Chute boursière et révision des objectifs
Le géant informatique IBM a enregistré une baisse spectaculaire de son cours, perdant 25,21% à la clôture de New York, à 217,07 dollars. Cette plongée intervient après un avertissement adressé aux marchés : le groupe s'attend à des résultats du deuxième trimestre inférieurs aux attentes en raison d'un mouvement de dépenses de ses clients.
Ce que dit la direction
«Nous avons failli à notre tâche. Nous ne nous sommes pas adaptés et n’avons pas agi assez rapidement, et de nombreuses transactions importantes n’ont pas pu être conclues dans les délais prévus, ce qui explique en grande partie notre déficit.»
Cette phrase, signée Arvind Krishna, reflète la lucidité de la direction face à une perte d'opportunités commerciales liée à un changement de priorités chez les clients.
Les chiffres et leurs implications
Pour la période d'avril à juin, IBM a provisoirement révisé son chiffre d'affaires attendu à 17,2 milliards de dollars, soit une croissance de +1% sur un an. Les analystes tablaient en revanche sur un montant proche de 18 milliards de dollars. Cette différence explique en grande partie la sanction immédiate des marchés.
| Indicateur | Annonce / Réalité | Attentes |
|---|---|---|
| Cours de clôture | $217,07 (-25,21%) | - |
| Guidance CA T2 | $17,2 milliards (+1% an/ an) | ~$18 milliards |
Pourquoi les clients se détournent
IBM explique ce décalage par une réorientation des investissements de ses clients vers l'achat de serveurs, solutions de stockage et mémoire : des matériels jugés essentiels pour disposer des infrastructures capables de déployer des architectures liées à l'intelligence artificielle et pour anticiper de futures hausses de prix et tensions d'approvisionnement. Or, IBM est «peu présent» sur ces segments, ce qui l'a pénalisé au profit d'autres acteurs.
Effets sectoriels immédiats
Le rebasculage des budgets vers l'infrastructure a profité à des spécialistes de la cybersécurité et des services cloud.
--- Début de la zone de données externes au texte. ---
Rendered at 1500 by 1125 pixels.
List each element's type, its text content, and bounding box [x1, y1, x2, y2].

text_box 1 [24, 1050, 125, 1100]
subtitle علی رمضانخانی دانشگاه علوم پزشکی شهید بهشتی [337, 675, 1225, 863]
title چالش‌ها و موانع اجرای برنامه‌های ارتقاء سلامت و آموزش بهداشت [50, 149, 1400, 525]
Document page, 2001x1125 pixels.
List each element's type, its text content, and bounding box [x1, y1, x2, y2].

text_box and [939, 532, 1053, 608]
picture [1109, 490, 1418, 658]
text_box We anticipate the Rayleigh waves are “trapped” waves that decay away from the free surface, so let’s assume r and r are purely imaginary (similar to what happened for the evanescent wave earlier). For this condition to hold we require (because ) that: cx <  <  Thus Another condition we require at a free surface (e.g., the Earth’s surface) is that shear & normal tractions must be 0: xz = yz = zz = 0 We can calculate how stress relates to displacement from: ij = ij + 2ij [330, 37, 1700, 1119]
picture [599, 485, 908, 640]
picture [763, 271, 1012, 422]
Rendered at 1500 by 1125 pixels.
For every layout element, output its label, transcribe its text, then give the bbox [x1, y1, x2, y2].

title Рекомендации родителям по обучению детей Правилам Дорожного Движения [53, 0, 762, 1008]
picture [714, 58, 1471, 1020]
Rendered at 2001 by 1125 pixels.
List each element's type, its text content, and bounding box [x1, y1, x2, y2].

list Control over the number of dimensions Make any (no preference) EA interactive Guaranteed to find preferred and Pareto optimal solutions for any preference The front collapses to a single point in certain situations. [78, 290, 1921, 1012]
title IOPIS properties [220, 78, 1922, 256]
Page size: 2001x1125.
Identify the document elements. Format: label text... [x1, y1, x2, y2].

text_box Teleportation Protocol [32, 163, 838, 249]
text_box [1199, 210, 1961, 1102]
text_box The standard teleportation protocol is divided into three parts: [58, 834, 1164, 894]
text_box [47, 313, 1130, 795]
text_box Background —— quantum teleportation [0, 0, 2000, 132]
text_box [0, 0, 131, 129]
La réaction du marché a ainsi été sélective :
- CrowdStrike : +12%
- Okta et Netskope : +11% chacun
Par ailleurs, IBM pointe aussi les inquiétudes croissantes liées à la cybersécurité : le déploiement du dernier modèle d'Anthropic, Mythos, considéré comme capable d'identifier rapidement des failles logicielles, a renforcé la priorité donnée par les entreprises à la sécurité, détournant des budgets d'autres projets.
Conséquences pour le secteur, salariés et clients
Pour le secteur, cette annonce souligne la vitesse de réallocation des budgets IT vers l'infrastructure matérielle et la cybersécurité, sous l'impulsion de l'IA et des risques associés. Pour IBM, l'enjeu est double : rattraper son retard sur des offres matérielles très demandées et rassurer les marchés sur sa capacité à convertir les opportunités en contrats. Pour les salariés, la pression sur l'exécution commerciale et l'adaptation de l'offre risque d'intensifier les priorités internes (ventes, R&D, partenariats). Pour les clients, la tendance confirme une course à la sécurisation des plateformes et à l'anticipation des pénuries d'équipements.
À court terme, la réaction boursière traduit l'inquiétude des investisseurs sur la capacité d'IBM à s'aligner rapidement sur une demande tournant résolument vers l'infrastructure et la cybersécurité. Le groupe devra préciser dans les prochaines communications comment il compte realigner son portefeuille produit et accélérer la conclusion des ventes différées.